Praying Mantis Devours Hummingbird in Shocking Photo

The rare photograph reveals a grisly backyard scene—and the intense appetite of mantises.

ByShaena Montanari
June 16, 2017
3 min read

While praying mantises aren’t the target visitors for a hummingbird feeder, a startling photo shows that they might come around anyway—but not for the sugar water.

Several years ago, New Mexico resident and former National Park Service ranger Tom Vaughan spotted a bizarre sight at a backyard bird feeder: a dead hummingbird in the clutches of a praying mantis, the insect feeding on the bird’s carcass.
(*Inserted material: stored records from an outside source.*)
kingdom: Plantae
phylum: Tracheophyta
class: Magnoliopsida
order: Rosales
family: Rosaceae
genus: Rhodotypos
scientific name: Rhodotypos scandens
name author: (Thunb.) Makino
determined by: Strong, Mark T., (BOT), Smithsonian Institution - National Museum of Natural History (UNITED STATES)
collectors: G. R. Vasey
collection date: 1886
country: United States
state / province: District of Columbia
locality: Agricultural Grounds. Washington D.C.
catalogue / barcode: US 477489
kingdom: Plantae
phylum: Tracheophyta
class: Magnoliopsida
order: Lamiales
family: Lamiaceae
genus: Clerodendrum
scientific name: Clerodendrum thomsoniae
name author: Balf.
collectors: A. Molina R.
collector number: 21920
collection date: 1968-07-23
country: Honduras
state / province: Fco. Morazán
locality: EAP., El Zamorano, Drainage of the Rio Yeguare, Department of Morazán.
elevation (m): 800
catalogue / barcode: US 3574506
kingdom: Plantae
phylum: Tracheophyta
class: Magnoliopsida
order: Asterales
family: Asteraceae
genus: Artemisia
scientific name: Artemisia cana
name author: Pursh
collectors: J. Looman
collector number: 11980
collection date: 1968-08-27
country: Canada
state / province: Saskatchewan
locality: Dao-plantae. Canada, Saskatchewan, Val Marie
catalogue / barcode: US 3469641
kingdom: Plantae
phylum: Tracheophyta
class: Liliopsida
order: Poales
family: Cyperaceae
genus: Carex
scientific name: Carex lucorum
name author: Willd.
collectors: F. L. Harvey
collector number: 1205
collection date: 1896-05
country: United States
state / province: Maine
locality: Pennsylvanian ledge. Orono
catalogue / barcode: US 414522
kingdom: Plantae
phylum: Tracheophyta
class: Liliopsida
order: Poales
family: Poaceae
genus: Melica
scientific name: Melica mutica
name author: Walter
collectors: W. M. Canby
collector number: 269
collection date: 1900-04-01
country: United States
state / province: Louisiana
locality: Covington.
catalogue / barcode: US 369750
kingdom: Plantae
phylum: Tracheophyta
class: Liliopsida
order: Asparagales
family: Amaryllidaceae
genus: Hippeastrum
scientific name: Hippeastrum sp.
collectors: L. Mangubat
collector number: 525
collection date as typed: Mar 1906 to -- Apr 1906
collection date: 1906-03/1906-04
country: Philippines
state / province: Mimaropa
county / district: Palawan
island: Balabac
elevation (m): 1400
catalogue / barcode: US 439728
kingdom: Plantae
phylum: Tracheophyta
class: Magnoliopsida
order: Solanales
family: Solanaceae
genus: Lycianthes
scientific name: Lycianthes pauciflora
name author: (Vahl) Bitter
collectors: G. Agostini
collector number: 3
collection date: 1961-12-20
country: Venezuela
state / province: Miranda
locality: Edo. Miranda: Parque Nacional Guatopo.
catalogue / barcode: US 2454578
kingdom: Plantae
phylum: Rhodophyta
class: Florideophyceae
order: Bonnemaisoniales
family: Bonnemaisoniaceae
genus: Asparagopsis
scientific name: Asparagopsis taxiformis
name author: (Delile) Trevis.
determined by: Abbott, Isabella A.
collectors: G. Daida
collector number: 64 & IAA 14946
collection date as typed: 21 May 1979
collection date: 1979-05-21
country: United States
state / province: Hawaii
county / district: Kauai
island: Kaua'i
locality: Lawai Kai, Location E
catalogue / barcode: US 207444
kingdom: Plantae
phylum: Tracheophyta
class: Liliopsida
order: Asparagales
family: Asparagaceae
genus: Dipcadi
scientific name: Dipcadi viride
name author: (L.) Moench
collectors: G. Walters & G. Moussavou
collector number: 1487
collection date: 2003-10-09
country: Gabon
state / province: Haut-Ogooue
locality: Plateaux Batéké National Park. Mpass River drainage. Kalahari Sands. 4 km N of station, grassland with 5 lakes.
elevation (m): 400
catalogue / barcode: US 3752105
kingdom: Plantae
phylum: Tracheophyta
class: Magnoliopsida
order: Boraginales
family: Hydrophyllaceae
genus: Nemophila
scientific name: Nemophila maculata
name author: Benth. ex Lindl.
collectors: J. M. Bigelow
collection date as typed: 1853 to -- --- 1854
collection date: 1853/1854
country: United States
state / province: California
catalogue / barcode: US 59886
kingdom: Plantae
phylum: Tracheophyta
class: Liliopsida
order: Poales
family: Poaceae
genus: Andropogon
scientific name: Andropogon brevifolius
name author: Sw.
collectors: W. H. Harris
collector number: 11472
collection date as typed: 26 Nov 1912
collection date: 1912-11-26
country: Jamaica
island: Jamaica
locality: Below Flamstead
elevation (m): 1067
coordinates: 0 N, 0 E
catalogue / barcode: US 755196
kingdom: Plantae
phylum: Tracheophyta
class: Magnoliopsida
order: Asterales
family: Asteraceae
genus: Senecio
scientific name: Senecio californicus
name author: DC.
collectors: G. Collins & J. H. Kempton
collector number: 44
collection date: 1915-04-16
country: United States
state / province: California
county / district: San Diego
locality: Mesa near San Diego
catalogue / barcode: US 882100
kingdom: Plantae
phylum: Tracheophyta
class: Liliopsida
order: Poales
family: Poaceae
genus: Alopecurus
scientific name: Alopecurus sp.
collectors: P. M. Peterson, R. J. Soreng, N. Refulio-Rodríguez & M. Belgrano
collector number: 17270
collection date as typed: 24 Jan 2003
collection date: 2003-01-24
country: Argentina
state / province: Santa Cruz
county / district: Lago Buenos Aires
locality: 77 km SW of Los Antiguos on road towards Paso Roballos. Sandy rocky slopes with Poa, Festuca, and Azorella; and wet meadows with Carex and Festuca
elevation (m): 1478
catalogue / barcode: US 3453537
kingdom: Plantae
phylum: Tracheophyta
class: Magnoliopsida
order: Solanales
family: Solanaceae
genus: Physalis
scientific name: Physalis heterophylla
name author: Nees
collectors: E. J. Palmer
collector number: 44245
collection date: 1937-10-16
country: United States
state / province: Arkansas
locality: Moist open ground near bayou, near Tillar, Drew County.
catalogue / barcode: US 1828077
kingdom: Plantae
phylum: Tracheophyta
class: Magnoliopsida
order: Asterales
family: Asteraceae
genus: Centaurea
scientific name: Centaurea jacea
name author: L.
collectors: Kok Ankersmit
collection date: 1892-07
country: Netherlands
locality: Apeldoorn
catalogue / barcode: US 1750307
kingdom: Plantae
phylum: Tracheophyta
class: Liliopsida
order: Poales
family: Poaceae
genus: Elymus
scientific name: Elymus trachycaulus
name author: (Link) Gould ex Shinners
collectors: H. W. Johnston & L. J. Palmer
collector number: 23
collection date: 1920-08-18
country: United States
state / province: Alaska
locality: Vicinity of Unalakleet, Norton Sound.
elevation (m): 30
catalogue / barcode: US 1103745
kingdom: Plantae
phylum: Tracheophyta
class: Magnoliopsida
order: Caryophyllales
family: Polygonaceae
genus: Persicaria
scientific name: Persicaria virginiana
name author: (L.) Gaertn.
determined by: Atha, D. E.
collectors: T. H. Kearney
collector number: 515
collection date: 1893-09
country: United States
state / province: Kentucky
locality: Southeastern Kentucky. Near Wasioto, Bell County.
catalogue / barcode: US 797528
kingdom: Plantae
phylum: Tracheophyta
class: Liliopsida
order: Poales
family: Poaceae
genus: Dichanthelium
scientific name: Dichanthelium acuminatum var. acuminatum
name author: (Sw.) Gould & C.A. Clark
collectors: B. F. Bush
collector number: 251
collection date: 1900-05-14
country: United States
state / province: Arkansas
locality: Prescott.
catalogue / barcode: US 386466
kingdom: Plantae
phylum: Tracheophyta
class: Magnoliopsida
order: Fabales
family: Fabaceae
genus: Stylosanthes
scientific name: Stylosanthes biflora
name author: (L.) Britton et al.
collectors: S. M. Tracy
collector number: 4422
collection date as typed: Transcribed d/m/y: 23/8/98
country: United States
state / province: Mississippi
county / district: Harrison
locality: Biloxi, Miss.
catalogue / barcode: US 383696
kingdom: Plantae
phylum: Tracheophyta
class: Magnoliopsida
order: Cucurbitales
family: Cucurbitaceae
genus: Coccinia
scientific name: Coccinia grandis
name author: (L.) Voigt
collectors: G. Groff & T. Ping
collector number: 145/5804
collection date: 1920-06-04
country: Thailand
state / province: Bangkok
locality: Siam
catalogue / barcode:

Nibbling on one hummingbird clearly wasn’t enough for the ravenous mantis. “After this shot, the mantis dropped the bird, crawled across the underside of the plastic feeder, came up on the other side and prepared to nab another hummer,” Vaughan wrote in a June 4 Facebook comment describing the photograph.

Mantises are surprisingly ferocious insects; scientists have previously seen them attacking and feasting on a variety of hummingbird species. Although it has happened before, it is rarely caught on camera. “It was probably what we would call a lucky shot,” says Kevin McGowan, an ornithologist at the Cornell Laboratory of Ornithology in Ithaca, NY.

The photograph is so remarkable, in fact, that it will be included in an upcoming publication about the predation of birds by praying mantises in The Wilson Journal of Ornithology, according to a statement Vaughan posted to Facebook on June 4.

INSATIABLE INSECTS

McGowan notes he has seen mantises stalking hummingbird feeders before, but has never witnessed an attack. Anecdotal accounts of these insects devouring hummingbirds are brutal: Mantises have been seen impaling the chest of the bird, dangling it by its legs, or in the case of this photo, grabbing it by the skull and feeding on its head.

Other descriptions of mantises eating hummingbirds note that the insect usually starts by grabbing the bird at the neck, surprising it while it is feeding on a flower or at a feeder.

Once the bird is subdued, the mantis slowly nibbles along the neckline and keeps at it for hours until most of the flesh is gone. “They have to chew through all that fluff, so I’m not surprised they go for the head,” McGowan adds.

Hummingbirds are likely the only birds that a mantis would be able to catch: “Hummingbirds are tiny, five or six grams—less than a nickel,” McGowan says, adding that mantises are about the same size.

Only about four inches long, mantises have also been known to ambush mice, feast on lizards, and violently cannibalize members of their own species. Generally, though, their meals of choice are other smaller insects, especially pollinating insects such as bees.

In fact, McGowan says that hummingbirds’ pollinator-like knack for buzzing around and sipping nectar may well make them all the more attractive to mantises. “If you act like a bee and you’re in those places, that starts to put you at risk for getting hit by a predator,” he says.